El caso del “lenguaje inclusivo” es totalmente diferente, por no decir abiertamente contrario. La propuesta de utilización del género neutro en los términos colectivos es una postulación producto de una posición intelectual e ideológica, y no de una necesidad de comunicación. En el habla cotidiana, no hay nadie (a pesar de algunos memes en Facebook que se empeñan en demostrar lo indemostrable) que se confunda cuando al decir “ellos” la maestra se refiere al conjunto de chicos y chicas que juegan en el patio. El uso está absolutamente incorporado al lenguaje de manera espontánea, y por lo tanto no hay necesidad de incorporar un nuevo término (“elles”) para denominar al grupo. No estoy aquí discutiendo sobre si ese uso es ideológicamente correcto o no, y si debiera o no ser modificado para destruir la ideología patriarcal, etc: me limito a señalar que con imposiciones y discursos ideológicos no se cambia la lengua. Esa es una sencilla comprobación histórica, y ningún catálogo de buenas intenciones va a modificar esa característica propia del lenguaje. Con lo cual, la presión extrema que los partidarios del “lenguaje inclusivo” ejercen sobre el campo intelectual, es tan absurda como la de quienes pretendían igualar las culturas imponiendo el esperanto como lengua universal. Las intenciones serán loables, pero la lengua funciona de otro modo. Me parece meritorio estudiar esperanto, pero no tanto que quisieran imponérselo a quienes hablan los diversísimos idiomas reales.
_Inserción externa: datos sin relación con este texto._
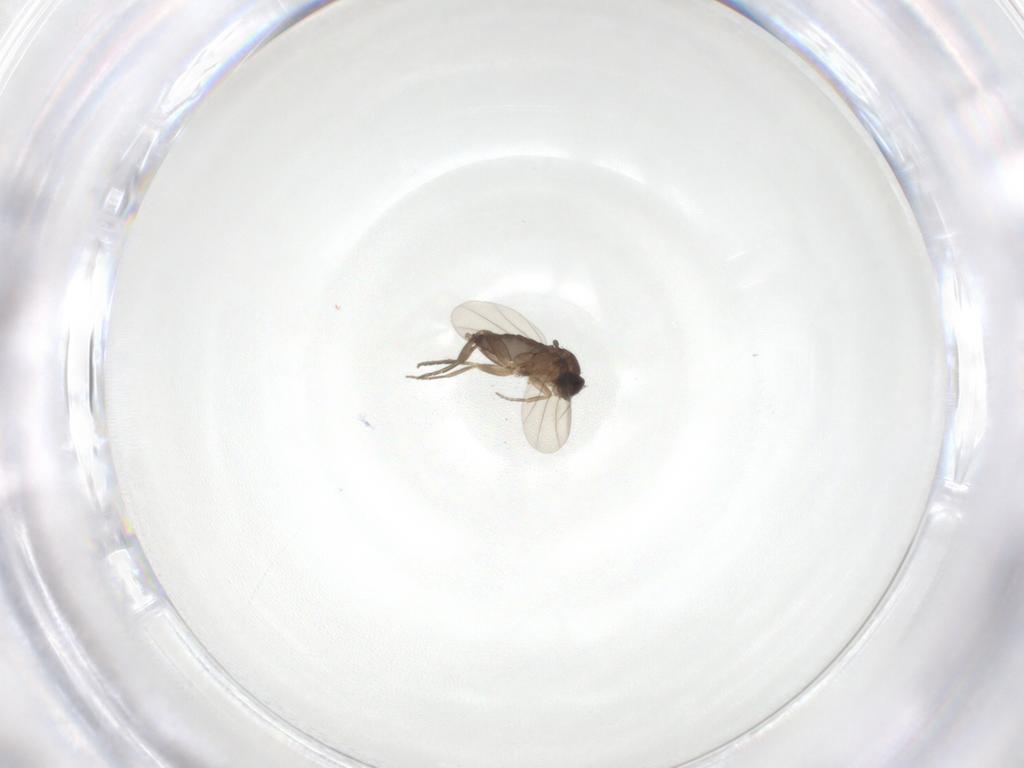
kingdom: Animalia
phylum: Arthropoda
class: Insecta
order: Diptera
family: Phoridae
De hecho, un dato más demuestra la desconexión entre la postulación político-intelectual y la realidad: ¿han escuchado a alguien partidario del “lenguaje inclusivo” utilizarlo en el habla de comunicación diaria? ¿Cómo puede defenderse la utilización escrita de caracteres “neutrales” como la “X” o la “@” en el lenguaje escrito si esos caracteres no tienen siquiera pronunciación fonética en el habla?

Y por último: ¿han leído últimamente algún texto de ficción de esas escritoras que insisten en convertir su literatura en alegatos de género, donde el narrador -o los personajes- hablen en “lenguaje inclusivo”?

En suma: no tengo nada contra quienes creen que decir “niñes” cambiará la mentalidad patriarcalista de la sociedad, pero no acepto que me lo exijan. Mi opinión es que el “lenguaje inclusivo” es meramente una marca tribal e identitaria de un grupo de opinión y activismo de gran presencia en esta época, y como tantas otras marcas de identidad tribal se esfumará cuando las tribus se reinventen en nuevas formas. Puede que me equivoque, claro, pero si dejo abierta esa posibilidad es precisamente porque tengo la convicción de que los cambios en la lengua – por recomendables que fueran – no se pueden ejecutar por decreto ni prepotencia intelectual y son, por lo tanto, imprevisibles. 


Enrique Zattara es poeta, novelista, promotor cultural y Director de la casa editorial El Ojo de la Cultura. Su última novela Lazos de tinta fue publicada a comienzo de este año.